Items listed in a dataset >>
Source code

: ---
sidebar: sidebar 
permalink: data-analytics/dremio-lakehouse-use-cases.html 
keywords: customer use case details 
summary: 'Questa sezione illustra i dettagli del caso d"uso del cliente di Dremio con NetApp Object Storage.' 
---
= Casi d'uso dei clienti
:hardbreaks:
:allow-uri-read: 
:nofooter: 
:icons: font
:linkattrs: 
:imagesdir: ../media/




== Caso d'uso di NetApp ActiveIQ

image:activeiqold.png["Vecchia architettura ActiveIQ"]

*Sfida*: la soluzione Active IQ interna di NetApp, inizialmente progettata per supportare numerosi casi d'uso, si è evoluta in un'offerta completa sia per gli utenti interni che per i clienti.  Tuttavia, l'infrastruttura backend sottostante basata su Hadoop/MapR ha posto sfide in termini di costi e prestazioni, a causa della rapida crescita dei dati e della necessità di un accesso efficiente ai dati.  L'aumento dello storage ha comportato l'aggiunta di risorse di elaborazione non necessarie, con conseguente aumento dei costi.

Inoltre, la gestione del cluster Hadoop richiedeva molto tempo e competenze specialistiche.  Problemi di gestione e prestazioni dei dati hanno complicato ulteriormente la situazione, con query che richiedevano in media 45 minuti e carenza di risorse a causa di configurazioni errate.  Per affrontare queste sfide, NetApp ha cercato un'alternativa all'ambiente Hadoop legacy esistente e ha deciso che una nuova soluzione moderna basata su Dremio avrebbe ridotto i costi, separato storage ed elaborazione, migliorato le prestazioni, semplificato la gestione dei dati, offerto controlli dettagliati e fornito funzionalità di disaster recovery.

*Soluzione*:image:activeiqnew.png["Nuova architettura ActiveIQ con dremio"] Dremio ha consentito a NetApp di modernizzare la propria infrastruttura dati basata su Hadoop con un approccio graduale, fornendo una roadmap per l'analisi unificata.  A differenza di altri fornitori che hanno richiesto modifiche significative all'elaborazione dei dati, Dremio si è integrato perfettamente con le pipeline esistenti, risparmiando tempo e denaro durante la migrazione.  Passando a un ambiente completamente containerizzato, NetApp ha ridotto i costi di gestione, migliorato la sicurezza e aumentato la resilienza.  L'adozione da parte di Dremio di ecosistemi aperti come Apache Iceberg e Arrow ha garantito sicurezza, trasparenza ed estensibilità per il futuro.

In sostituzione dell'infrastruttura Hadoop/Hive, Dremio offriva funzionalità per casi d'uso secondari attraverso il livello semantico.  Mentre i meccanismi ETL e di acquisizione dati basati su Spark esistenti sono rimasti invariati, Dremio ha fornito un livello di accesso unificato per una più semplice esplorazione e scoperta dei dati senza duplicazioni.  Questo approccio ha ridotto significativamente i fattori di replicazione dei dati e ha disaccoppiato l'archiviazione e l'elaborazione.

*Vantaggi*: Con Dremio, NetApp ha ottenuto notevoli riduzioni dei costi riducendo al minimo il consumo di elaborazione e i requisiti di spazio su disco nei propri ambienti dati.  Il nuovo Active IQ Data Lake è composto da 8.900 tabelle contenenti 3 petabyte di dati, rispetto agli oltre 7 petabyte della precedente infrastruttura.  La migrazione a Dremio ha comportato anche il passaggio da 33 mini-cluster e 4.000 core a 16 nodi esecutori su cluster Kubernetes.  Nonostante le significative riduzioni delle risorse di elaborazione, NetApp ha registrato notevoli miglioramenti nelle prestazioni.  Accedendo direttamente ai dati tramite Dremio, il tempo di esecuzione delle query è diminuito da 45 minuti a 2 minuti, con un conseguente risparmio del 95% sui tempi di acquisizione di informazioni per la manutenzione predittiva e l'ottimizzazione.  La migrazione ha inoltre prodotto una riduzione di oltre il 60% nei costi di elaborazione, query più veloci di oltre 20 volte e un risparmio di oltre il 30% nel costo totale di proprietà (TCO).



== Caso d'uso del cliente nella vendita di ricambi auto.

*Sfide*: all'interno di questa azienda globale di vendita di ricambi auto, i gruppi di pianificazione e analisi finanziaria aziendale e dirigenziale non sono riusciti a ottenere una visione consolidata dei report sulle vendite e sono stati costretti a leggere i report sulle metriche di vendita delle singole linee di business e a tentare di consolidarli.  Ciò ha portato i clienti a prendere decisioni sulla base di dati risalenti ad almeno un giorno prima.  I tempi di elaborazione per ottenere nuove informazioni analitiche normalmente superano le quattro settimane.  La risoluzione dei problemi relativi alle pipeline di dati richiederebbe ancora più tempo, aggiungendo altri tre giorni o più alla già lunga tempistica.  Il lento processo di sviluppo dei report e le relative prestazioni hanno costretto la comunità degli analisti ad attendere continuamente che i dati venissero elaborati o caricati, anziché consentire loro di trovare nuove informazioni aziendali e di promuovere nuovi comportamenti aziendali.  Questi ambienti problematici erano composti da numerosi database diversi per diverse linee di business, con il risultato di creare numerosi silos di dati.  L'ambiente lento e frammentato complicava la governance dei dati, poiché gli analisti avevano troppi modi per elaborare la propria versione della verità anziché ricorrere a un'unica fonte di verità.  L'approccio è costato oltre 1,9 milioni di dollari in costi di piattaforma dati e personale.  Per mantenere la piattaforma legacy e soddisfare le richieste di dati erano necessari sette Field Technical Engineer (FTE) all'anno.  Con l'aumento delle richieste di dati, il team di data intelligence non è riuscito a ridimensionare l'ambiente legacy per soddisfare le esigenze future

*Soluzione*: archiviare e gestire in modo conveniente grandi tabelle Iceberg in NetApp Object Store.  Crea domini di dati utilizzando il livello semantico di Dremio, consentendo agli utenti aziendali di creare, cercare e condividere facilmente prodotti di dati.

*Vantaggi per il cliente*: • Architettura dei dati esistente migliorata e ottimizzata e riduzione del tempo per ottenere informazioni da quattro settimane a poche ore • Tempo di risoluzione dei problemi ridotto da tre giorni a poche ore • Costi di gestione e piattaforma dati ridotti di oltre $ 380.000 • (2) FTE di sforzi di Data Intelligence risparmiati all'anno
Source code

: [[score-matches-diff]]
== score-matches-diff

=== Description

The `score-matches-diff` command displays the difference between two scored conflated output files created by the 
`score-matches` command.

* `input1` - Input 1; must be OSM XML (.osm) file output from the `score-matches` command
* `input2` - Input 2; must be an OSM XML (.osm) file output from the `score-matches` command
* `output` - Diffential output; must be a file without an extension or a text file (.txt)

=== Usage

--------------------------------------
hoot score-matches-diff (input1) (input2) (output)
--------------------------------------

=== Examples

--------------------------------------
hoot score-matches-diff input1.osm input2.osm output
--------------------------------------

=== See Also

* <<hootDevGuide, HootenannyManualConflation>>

Directive >>
State how many lines of the data contain the word "esistente". Nothing besides the number belongs in the reply.

Your response >>
2